Facile Synthesis of Porous Hollow Cobalt‐Doped λ‐MnO 2 Nano Architectures as a High‐performance Anode Material for Li‐ion Batteries and Li‐ion Hybrid Supercapacitors

The cost-effectiveness and easy availability of MnO2 have attracted researchers′ attention as an anode electrode for LIBs over other transition metal oxides. However, MnO2 usage has been limited to its low reaction reversibility and poor conversion kinetics. Besides, Li-ion hybrid supercapacitors (LiHSCs) are in urgent demand which offers higher power densities than LIBs without compromising energy density. Among different polymorphs of MnO2, λ-MnO2, due to its 3D spinel structure, can be applied in many applications. Usually, λ-MnO2 can be obtained by extracting lithium from LiMn2O4 using complex electrochemical or acid leaching methods. This study presents a modified Li2O2 assisted method to obtain cobalt-doped 3D architectures of λ-MnO2 porous hollow nanostructures. The resultant MnxCo1-xOy hollow structures with 5 % cobalt addition are used as anode for LIBs exhibited excellent charge reversibility and cycle stability over thousands of reaction cycles. This result is known to be one of the finest among MnO2 anodes reported to date.
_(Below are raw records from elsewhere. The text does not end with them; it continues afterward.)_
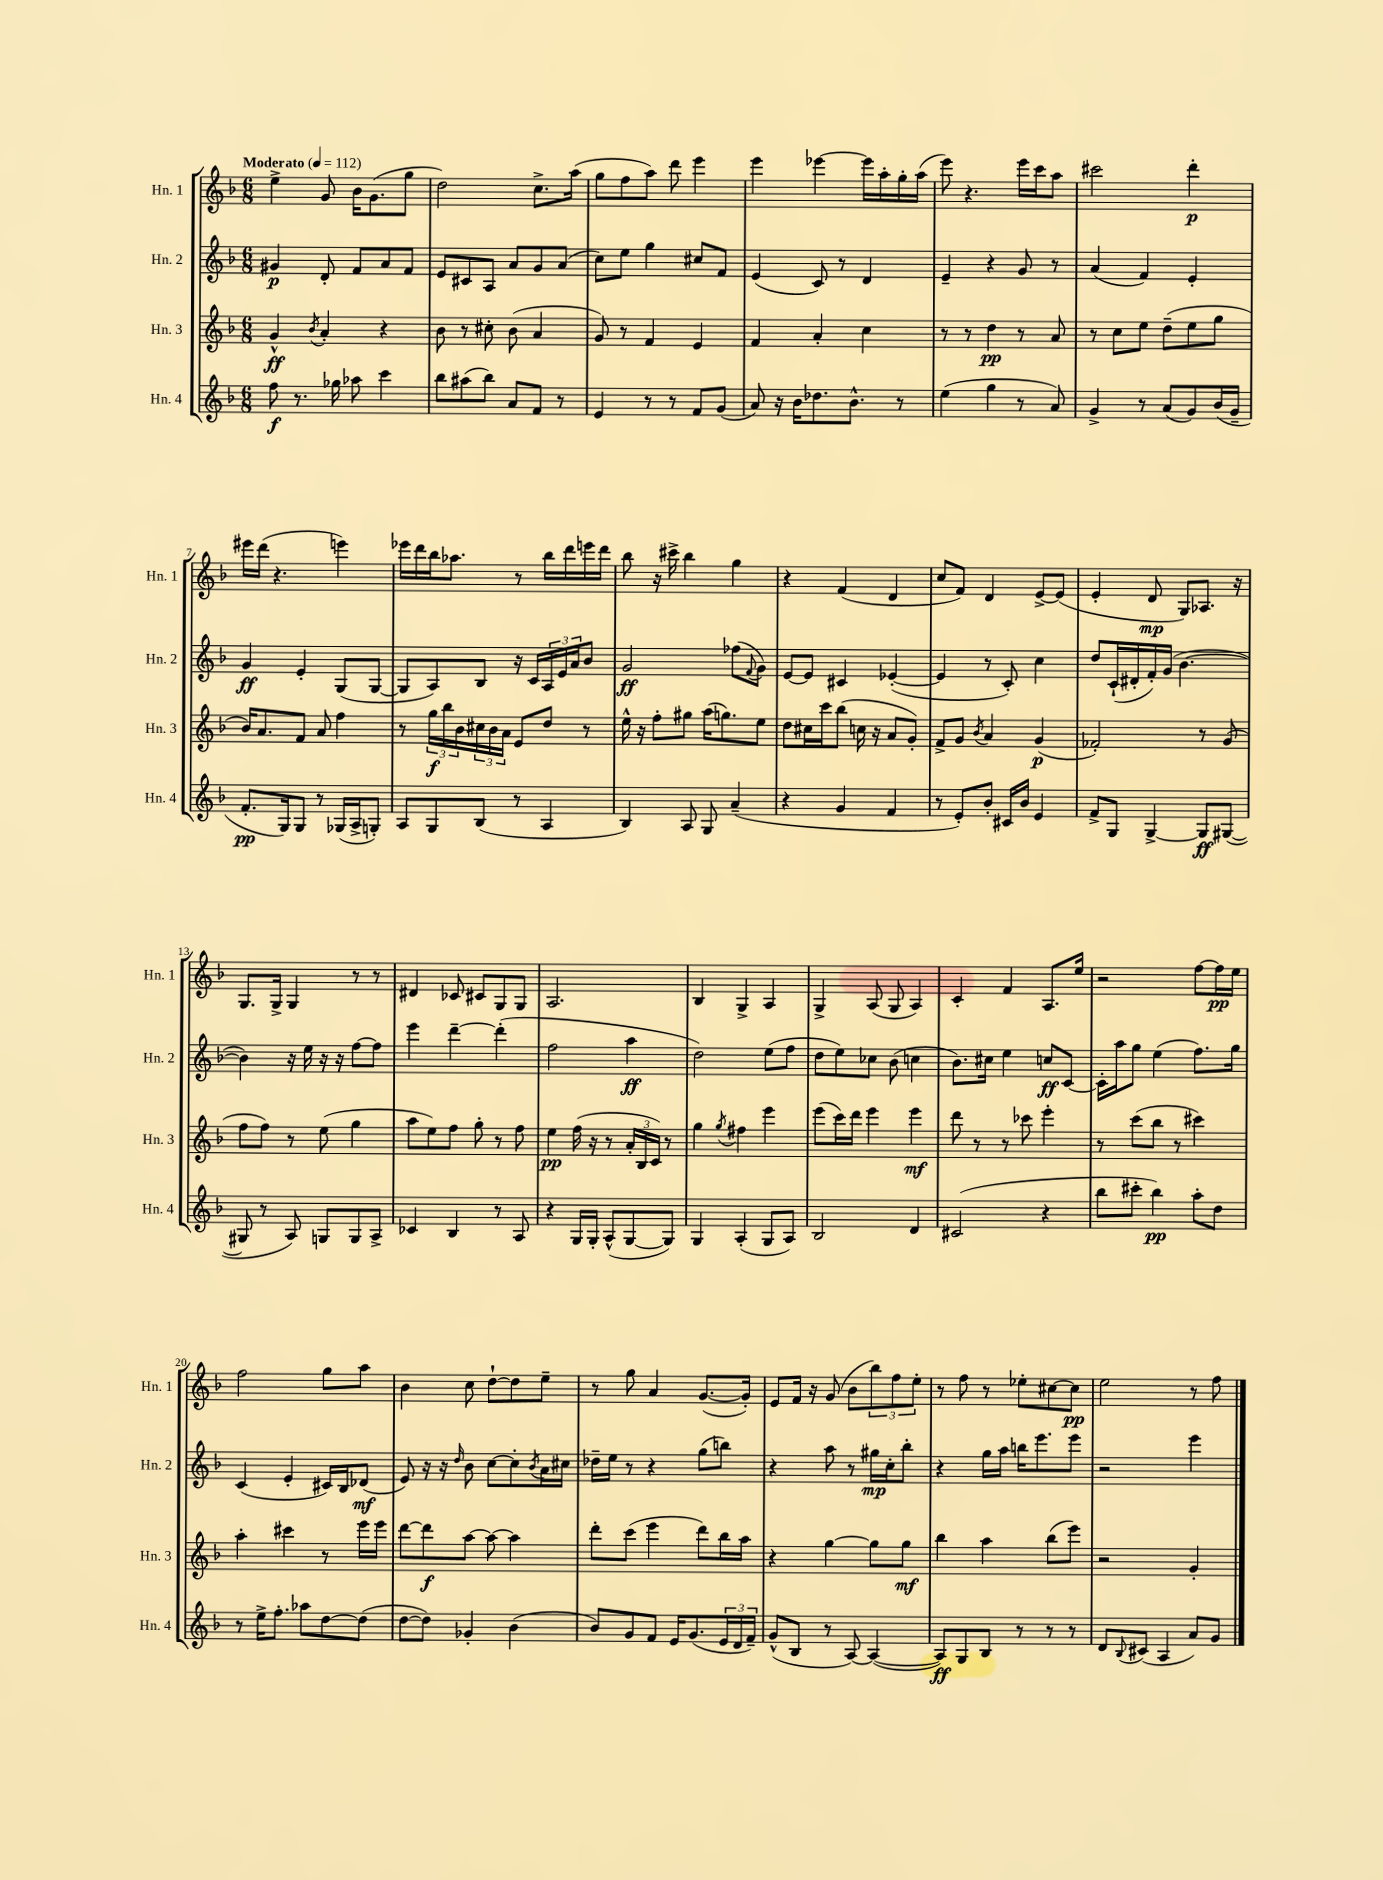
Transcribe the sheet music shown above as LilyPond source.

<<
\new StaffGroup <<
\new Staff = "s0" \with { instrumentName = "Hn. 1" shortInstrumentName = "Hn. 1" } {
    \clef treble \key f \major \numericTimeSignature \time 6/8 \tempo "Moderato" 4 = 112
    e''4-> g'8 bes'16 g'8.( g''8 |
    d''2) c''8.-> a''16( |
    g''8 f''8 a''8) d'''8 e'''4 |
    e'''4 ees'''4~ ees'''16 a''16-. g''16-. a''16( |
    e'''8) r4. e'''16 c'''16 a''8 |
    cis'''2 d'''4-.\p |
    eis'''16 d'''16( r4. e'''4) |
    ees'''16 d'''16 bes''16 aes''8. r8 bes''16 d'''16 e'''16 d'''16 |
    bes''8 r16 cis'''16-> bes''4 g''4 |
    r4 f'4( d'4 |
    c''8 f'8) d'4 e'8~-> e'8( |
    e'4-. d'8\mp g8) aes8. r16 |
    g8. g16-> g4 r8 r8 |
    dis'4 ces'8 cis'8 g8 g8 |
    a2. |
    bes4 g4-> a4 |
    g4-> a8( g8 a4) |
    c'4-. f'4 a8. e''16 |
    r2 f''8~ f''16\pp e''16 |
    f''2 g''8 a''8 |
    bes'4 c''8 d''8~-! d''8 e''8-- |
    r8 g''8 a'4 g'8.~( g'16-.) |
    e'8 f'16 r16 g'8( bes'8 \tuplet 3/2 { bes''8) f''8 e''8-. } |
    r8 f''8 r8 ees''8-. cis''8~ cis''8\pp |
    e''2 r8 f''8 \bar "|." |
}
\new Staff = "s1" \with { instrumentName = "Hn. 2" shortInstrumentName = "Hn. 2" } {
    \clef treble \key f \major \numericTimeSignature \time 6/8
    gis'4\p d'8-. f'8 a'8 f'8 |
    e'8 cis'8 a8 a'8 g'8 a'8( |
    c''8) e''8 g''4 cis''8 f'8 |
    e'4( c'8) r8 d'4 |
    e'4-- r4 g'8 r8 |
    a'4( f'4) e'4-. |
    g'4\ff e'4-. g8( g8~ |
    g8 a8) bes8 r16 c'16 \tuplet 3/2 { a16 e'16 a'16 } bes'8 |
    g'2\ff fes''8( \appoggiatura { f'8 } g'8) |
    e'8~ e'8 cis'4 ees'4~-.( |
    ees'4 r8 c'8-.) c''4 |
    d''8 c'16-!( dis'16-. f'16-.) g'16( bes'4.~ |
    bes'4) r16 e''16 r16 r16 f''8~ f''8 |
    e'''4 d'''4~-- d'''4-.( |
    f''2 a''4\ff |
    d''2) e''8( f''8 |
    d''8 e''8) ces''8 bes'8( c''4 |
    bes'8.) cis''16 e''4 c''8\ff c'8~ |
    c'16-. a''16 g''8 e''4( f''8.) g''16 |
    c'4( e'4-. cis'16) bes16 des'8\mf( |
    e'8) r16 r16 \grace { d''16 } bes'8 c''8~ c''8-. \acciaccatura { bes'8 } a'16 cis''16 |
    des''16-- e''16 r8 r4 g''8( b''8) |
    r4 a''8 r8 gis''16\mp c''16-. bes''8-. |
    r4 g''16 a''16 b''16 e'''8. e'''8 |
    r2 e'''4 \bar "|." |
}
\new Staff = "s2" \with { instrumentName = "Hn. 3" shortInstrumentName = "Hn. 3" } {
    \clef treble \key f \major \numericTimeSignature \time 6/8
    g'4-^\ff \acciaccatura { bes'8 } a'4-. r4 |
    bes'8 r8 cis''8-. bes'8( a'4 |
    g'8) r8 f'4 e'4 |
    f'4 a'4-. c''4 |
    r8 r8 d''4\pp r8 a'8 |
    r8 c''8 e''8 d''8--( e''8 g''8 |
    bes'16) a'8. f'8 a'8 f''4 |
    r8 \tuplet 3/2 { g''16\f bes''16 bes'16 } \tuplet 3/2 { cis''16 bes'16 a'16 } e'8 d''8 r8 |
    e''16-^ r16 f''8-. gis''8 a''16( g''8.) e''8 |
    d''8 cis''16 c'''16 bes''8( c''16 r16 a'8 g'8-.) |
    f'8-> g'8 \acciaccatura { bes'8 } a'4 g'4\p( |
    fes'2-.) r8 g'8( |
    f''8 f''8) r8 e''8( g''4 |
    a''8 e''8) f''8 g''8-. r8 f''8 |
    e''4\pp f''16( r16 r8 \tuplet 3/2 { a'16-. bes16 c'16) } r8 |
    g''4 \acciaccatura { g''8 } fis''4 e'''4 |
    e'''8( c'''16) d'''16 e'''4 e'''4\mf |
    d'''8 r8 r8 ces'''8 e'''4-. |
    r8 c'''8( bes''8 r8 cis'''4) |
    a''4-. cis'''4 r8 e'''16 e'''16 |
    d'''8~ d'''8\f a''8~ a''8~ a''4 |
    d'''8-. c'''8( e'''4 d'''8) bes''16 a''16 |
    r4 g''4~ g''8 g''8\mf |
    bes''4 a''4 bes''8( e'''8) |
    r2 g'4-. \bar "|." |
}
\new Staff = "s3" \with { instrumentName = "Hn. 4" shortInstrumentName = "Hn. 4" } {
    \clef treble \key f \major \numericTimeSignature \time 6/8
    f''8\f r8. ges''16 aes''8 c'''4 |
    bes''8 ais''8( bes''8) a'8 f'8 r8 |
    e'4 r8 r8 f'8 g'8( |
    a'8) r16 bes'16 des''8. bes'8.-^ r8 |
    e''4( g''4 r8 a'8) |
    g'4-> r8 a'8( g'8) bes'16( g'16-- |
    f'8.-.\pp g16) g8 r8 ges16( a16-> g8-.) |
    a8 g8 bes8( r8 a4 |
    bes4) a8 g8 a'4--( |
    r4 g'4 f'4 |
    r8 e'8-.) bes'8-. cis'16 bes'16 e'4 |
    f'8-> g8 g4~-> g8\ff gis8~( |
    gis8 r8 a8) g8 g8 a8-> |
    ces'4 bes4 r8 a8 |
    r4 g16 g16-. a8-^( g8~ g8) |
    g4 a4-.( g8 a8) |
    bes2 d'4 |
    cis'2( r4 |
    bes''8 cis'''8-. bes''4\pp) a''8-. d''8 |
    r8 e''16-> f''8.-. aes''8 d''8~ d''8( |
    d''8~ d''8) ges'4-. bes'4( |
    bes'8) g'8 f'8 e'16 g'8.( \tuplet 3/2 { e'16 d'16 f'16--) } |
    g'8-^( bes8 r8 a8~) a4~( |
    a8\ff) g8 bes8 r8 r8 r8 |
    d'8 \appoggiatura { bes8 } cis'8( a4 a'8) g'8 \bar "|." |
}
>>
>>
Also, a LiHSC device is fabricated with MnxCo1-xOy hollow structures as anode and the device exhibits an excellent comprehensive electrochemical performance in terms of high operating voltage (4.2 V), with a specific cell capacity of 33 mAh g−1 at a high current density of 5 A g−1 and achieved the maximum power density of 12261 W kg−1 (with energy density at 81.7 Wh kg−1) with long cycle life.